Maybe my math is off, but the charts don’t seem to have many infringers in them.

people who downloaded 100% legally: 1279
people who download 100% illegal: 216
people who are a mix of legally & illegal: 186
(216 + 186) / (1279 + 216 + 186) = .239

which gives us only 24% of those that are the base for those charts who admin to have downloaded illegally.

If the 56% who are mentioned in this article to have done so in the last 3 months is supposed to be taken as 56% of the 66%, that should still be 37%(ish) shouldn’t it?

Trevor DeBus (profile) says:

Batman

Real world application: I have a copy of The Dark Knight Rises (not downloaded or bought, just borrowed) and fully intend to buy the dvd/blue ray/digital copy/ultraviolet/vhs/projector reel combo pack on Dec. 4th. the problem is the arbitrary release dates that used to serve a purpose (took a while to mass produce vhs’s) and just delay release for no reason. The copy many theaters get is sometimes THE MOVIE ON A DVD. THEY COULD SELL IT MONTHS SOONER AND STILL MAKE BANK.

TheLoot (profile) says:

Doesn't matter.

If someone is getting something for free, the cartels hate it.

Doesn’t matter if that person spends 99% of their income on their stuff. If they get one thing without paying, they are “pirate scum” who deserve to be strung up in the middle of town, next to their families and friends, and stoned to death by rich executives in suits.

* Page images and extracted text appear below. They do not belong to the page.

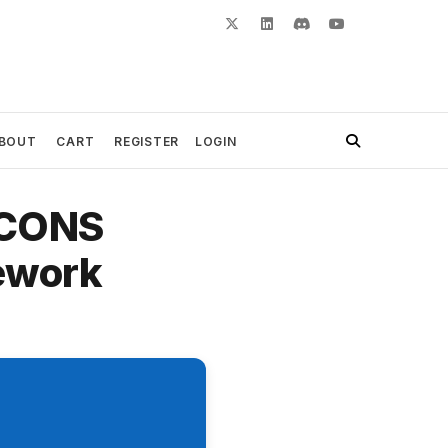
BOUT
CART
REGISTER
LOGIN
 CONS
ework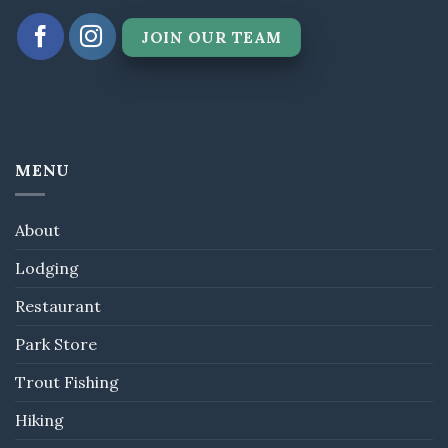
JOIN OUR TEAM
MENU
About
Lodging
Restaurant
Park Store
Trout Fishing
Hiking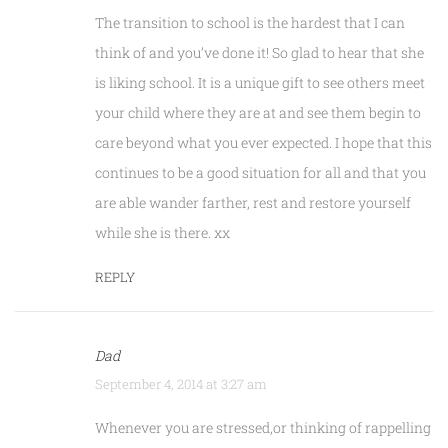
The transition to school is the hardest that I can
think of and you’ve done it! So glad to hear that she
is liking school. It is a unique gift to see others meet
your child where they are at and see them begin to
care beyond what you ever expected. I hope that this
continues to be a good situation for all and that you
are able wander farther, rest and restore yourself
while she is there. xx
REPLY
Dad
September 4, 2014 at 3:27 am
Whenever you are stressed,or thinking of rappelling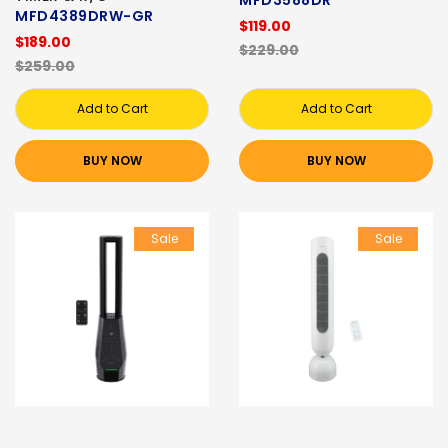
MFD4389DRW-GR
$119.00
$189.00
$229.00
$259.00
Add to Cart
Add to Cart
BUY NOW
BUY NOW
Sale
Sale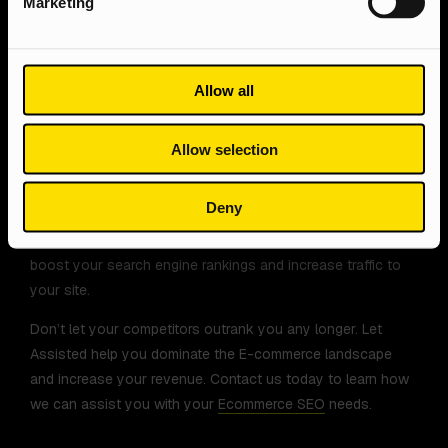
Marketing
In conclusion, on-page optimisation is critical for the
success of your e-commerce website. By following the
best practices discussed in this article, you can attract
Allow all
more organic traffic, generate more leads, and increase your
online sales.
Allow selection
Our team of
SEO experts
specialises in Ecommerce
optimisation, ensuring that your products are visible to the
Deny
right people at the right time. We use a variety of proven
tactics, from keyword research to content optimisation, to
boost your search engine rankings and increase traffic to
your site.
Don’t let your competitors outrank you any longer. Let
Assisted help you dominate the E-commerce landscape
and increase your revenue. Contact us today to learn how
we can assist you with your
Ecommerce SEO
needs.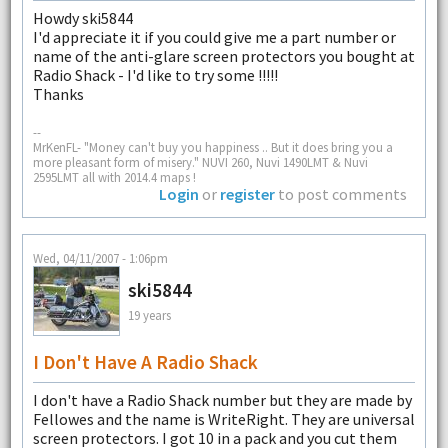
Howdy ski5844
I'd appreciate it if you could give me a part number or
name of the anti-glare screen protectors you bought at
Radio Shack - I'd like to try some !!!!!
Thanks
--
MrKenFL- "Money can't buy you happiness .. But it does bring you a
more pleasant form of misery." NUVI 260, Nuvi 1490LMT & Nuvi
2595LMT all with 2014.4 maps !
Login
or
register
to post comments
Wed, 04/11/2007 - 1:06pm
ski5844
19 years
I Don't Have A Radio Shack
I don't have a Radio Shack number but they are made by
Fellowes and the name is WriteRight. They are universal
screen protectors. I got 10 in a pack and you cut them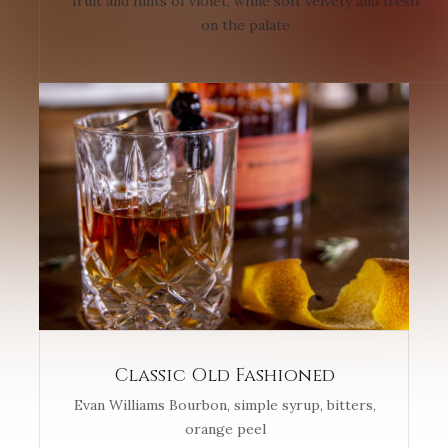
fruit and hints of violet, while soft velvety and fresh
on the palate
Classic Old Fashioned
Evan Williams Bourbon, simple syrup, bitters,
orange peel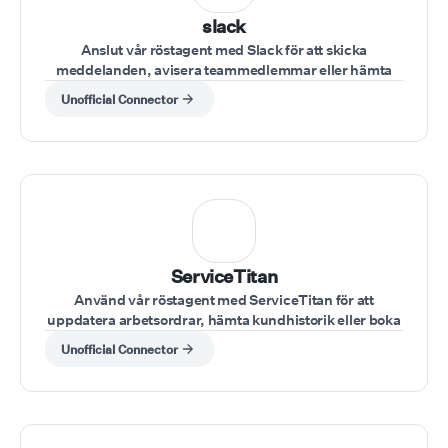
slack
Anslut vår röstagent med Slack för att skicka
meddelanden, avisera teammedlemmar eller hämta
teamuppdateringar under ett samtal.
Unofficial Connector
ServiceTitan
Använd vår röstagent med ServiceTitan för att
uppdatera arbetsordrar, hämta kundhistorik eller boka
möten under kundsamtal.
Unofficial Connector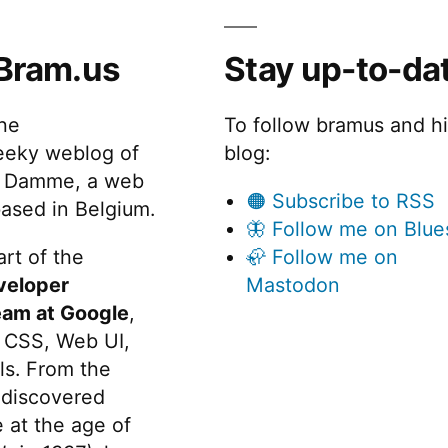
vaScript,
arkdown,
Bram.us
Stay up-to-da
SON,
the
To follow bramus and h
eeky weblog of
blog:
 Damme, a web
🟠 Subscribe to RSS
ased in Belgium.
🦋 Follow me on Blue
rt of the
🦣 Follow me on
veloper
Mastodon
eam at Google
,
 CSS, Web UI,
s. From the
discovered
 at the age of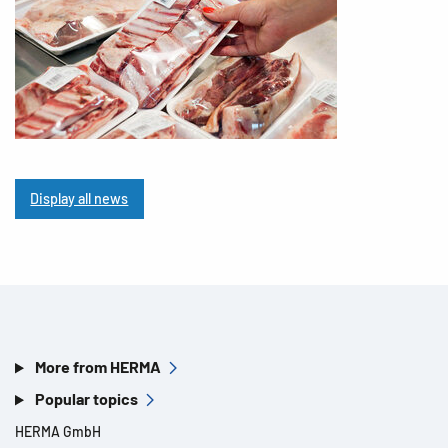
Display all news
More from HERMA
Popular topics
HERMA GmbH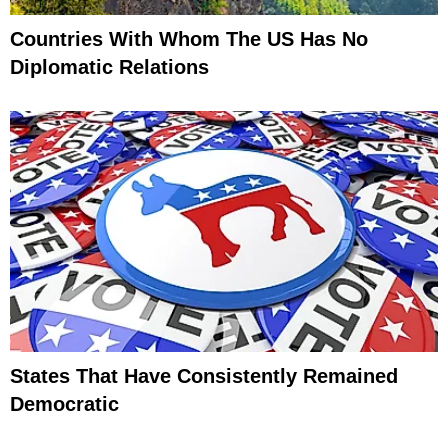
Countries With Whom The US Has No
Diplomatic Relations
States That Have Consistently Remained
Democratic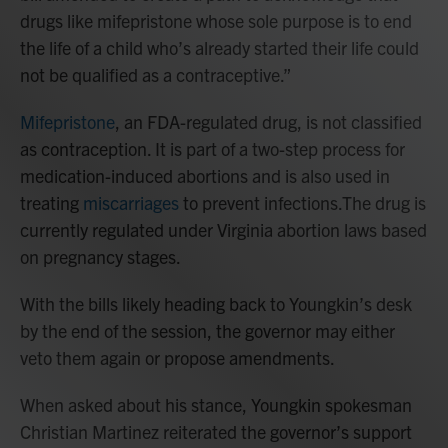
drugs like mifepristone whose sole purpose is to end
the life of a child who’s already started their life could
not be qualified as a contraceptive.”
Mifepristone
, an FDA-regulated drug, is not classified
as contraception. It is part of a two-step process for
medication-induced abortions and is also used in
treating
miscarriages
to prevent infections.The drug is
currently regulated under Virginia abortion laws based
on pregnancy stages.
With the bills likely heading back to Youngkin’s desk
by the end of the session, the governor may either
veto them again or propose amendments.
When asked about his stance, Youngkin spokesman
Christian Martinez reiterated the governor’s support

This is why these dinosaurs need to die.

Greevar (profile) says:

Re: Doesn't matter.

This is exactly the attitude that’s at the root of this problem. They can’t stand people getting stuff for free even if it means they buy more than they would if they got nothing for free. It’s the completely irrational type of thinking that comes with the amount of money they earn. They can’t think big picture or long term, it’s only the instant gratification that matters and if people are denying them that, but contributing to a long term benefit, they go ape-shit.

DigitalDao (profile) says:

Interpretation of Results.

FWIW I think the theoretical improvements in track and e-book purchases are probably overstated relative to what would hapen if publishers actually changed their pricing policies, because at decision time consumers are still basically faced with paying for something or getting the exact same thing for free with the same level of convenience.

For streaming services they’re probably accurate, though.

Anonymous Coward says:

Funny, here in Brazil, people are releasing for free their music in the pirate bay, making budget videos clips of their songs and putting on youtube, distributing in their fan pages of Facebook, and getting their money on apparitions and live performances.

And then, once they are making over 30 shows per month, someone in the music industry comes and tries to make then sign a contract – where the musician gives up their rights to the recording, and the company start trying to make all the previously shared files “illegal”. At least, a significant part of the brazilian musicians refuse giving a percentage of the profits of the shows to the recording companies.